Pykrete was part of this scientific battle – based around the idea of Geoffrey Pyke, the archetypal dotty scientist (and according to Wikipedia first cousin of Magnus Pyke, so amiable eccentricity was plainly a family characteristic) . I first read of pykrete in Giles Fodden’s Turbulence – and to be honest the New Scientist article doesn’t take me much beyond the novel except to confirm some of the more bizarre episodes in the book (such as Mountbatten’s HQ being in cellars underneath Smithfield meat market) and the rather odd vignette of Canadian archivists claiming to know nothing of detailed plans they once bandied about 20 years ago (does someone fear Al-Q’ida or the North Koreans are building a pykrete boat?).
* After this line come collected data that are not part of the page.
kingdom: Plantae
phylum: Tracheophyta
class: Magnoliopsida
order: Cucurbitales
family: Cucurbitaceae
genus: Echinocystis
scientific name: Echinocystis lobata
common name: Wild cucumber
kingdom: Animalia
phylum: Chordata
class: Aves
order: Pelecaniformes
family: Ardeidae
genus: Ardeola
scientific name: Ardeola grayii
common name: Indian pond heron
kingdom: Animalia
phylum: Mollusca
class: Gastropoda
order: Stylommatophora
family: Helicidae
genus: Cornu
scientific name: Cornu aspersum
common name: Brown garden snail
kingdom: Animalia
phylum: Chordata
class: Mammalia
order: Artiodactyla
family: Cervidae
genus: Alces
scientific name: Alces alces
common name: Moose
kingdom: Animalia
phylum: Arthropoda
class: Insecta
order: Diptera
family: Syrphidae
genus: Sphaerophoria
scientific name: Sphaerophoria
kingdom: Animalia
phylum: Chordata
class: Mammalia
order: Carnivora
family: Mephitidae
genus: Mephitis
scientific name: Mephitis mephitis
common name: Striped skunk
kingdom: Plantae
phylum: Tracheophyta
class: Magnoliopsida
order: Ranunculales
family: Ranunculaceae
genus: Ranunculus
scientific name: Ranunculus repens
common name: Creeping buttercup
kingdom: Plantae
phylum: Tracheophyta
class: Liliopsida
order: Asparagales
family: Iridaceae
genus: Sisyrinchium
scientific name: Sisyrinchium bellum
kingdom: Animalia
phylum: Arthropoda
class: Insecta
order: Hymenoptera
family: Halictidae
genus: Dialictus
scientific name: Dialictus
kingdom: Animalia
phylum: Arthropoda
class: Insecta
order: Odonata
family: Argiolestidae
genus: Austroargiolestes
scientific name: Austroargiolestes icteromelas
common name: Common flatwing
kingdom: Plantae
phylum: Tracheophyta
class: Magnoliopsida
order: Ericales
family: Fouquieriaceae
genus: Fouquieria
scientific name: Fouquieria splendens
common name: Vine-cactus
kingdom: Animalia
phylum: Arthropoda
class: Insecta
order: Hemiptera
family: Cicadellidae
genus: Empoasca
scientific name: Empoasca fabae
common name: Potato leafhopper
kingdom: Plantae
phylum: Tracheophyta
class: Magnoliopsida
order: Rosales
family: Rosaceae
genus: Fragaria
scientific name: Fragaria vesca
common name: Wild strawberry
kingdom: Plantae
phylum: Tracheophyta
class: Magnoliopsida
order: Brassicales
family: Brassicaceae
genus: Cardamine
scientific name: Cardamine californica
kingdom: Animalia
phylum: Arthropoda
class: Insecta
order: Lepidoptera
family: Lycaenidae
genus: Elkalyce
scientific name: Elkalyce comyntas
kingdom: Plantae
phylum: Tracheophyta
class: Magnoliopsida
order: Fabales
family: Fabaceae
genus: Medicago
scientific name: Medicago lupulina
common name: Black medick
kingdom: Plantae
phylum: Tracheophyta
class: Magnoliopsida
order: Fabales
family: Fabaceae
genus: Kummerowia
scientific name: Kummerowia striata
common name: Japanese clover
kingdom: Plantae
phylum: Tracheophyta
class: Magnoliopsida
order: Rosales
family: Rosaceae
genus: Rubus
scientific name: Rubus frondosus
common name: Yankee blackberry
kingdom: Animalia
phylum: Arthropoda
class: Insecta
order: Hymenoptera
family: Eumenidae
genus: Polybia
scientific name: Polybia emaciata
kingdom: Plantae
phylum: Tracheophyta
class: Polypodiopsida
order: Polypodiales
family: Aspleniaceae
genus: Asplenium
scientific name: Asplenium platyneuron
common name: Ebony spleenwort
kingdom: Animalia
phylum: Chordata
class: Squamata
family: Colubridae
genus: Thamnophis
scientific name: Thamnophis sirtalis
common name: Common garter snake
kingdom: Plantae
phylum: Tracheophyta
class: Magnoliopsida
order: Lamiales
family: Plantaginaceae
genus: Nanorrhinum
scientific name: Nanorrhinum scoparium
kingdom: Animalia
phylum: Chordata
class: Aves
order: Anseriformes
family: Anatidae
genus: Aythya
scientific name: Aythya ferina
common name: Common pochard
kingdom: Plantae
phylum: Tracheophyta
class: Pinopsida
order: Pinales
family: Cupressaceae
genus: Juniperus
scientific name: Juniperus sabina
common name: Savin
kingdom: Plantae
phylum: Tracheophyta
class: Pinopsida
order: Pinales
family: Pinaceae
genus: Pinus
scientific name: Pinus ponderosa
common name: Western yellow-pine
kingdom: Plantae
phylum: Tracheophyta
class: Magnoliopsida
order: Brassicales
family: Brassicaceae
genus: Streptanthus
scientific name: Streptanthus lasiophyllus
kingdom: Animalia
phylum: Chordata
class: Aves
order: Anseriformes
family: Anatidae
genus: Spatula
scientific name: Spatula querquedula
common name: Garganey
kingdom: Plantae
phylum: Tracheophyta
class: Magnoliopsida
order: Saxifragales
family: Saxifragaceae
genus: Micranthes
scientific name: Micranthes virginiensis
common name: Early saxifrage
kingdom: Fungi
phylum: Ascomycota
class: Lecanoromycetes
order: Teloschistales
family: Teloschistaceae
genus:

The New Scientist piece does suggest, though, that some of the wilder hopes for pykrete were misconceived, but in truth we still don’t know if it could or would be viable. By late 1942 the crack in Engima, combined with longer range aircraft, faster cargo ships, centimetric radar (which allowed much finer resolution and so made it easier to pick out U-boats on the surface) and Leigh Lights meant that the balance of forces was shifting dramatically against the Kriegsmarine and the question of whether pykrete could have worked was rendered moot.
- Anyone interested in the role of science in the Second World War would be well advised to see if they could pick up a copy of Brian Johnson’s Secret War: now 35 years old – and an accompaniment to the BBC series of the same name (which for the first time revealed the truth of “Station X” and the Enigma crack) – it is a tale of genius and daring-do and the good guys win in the end.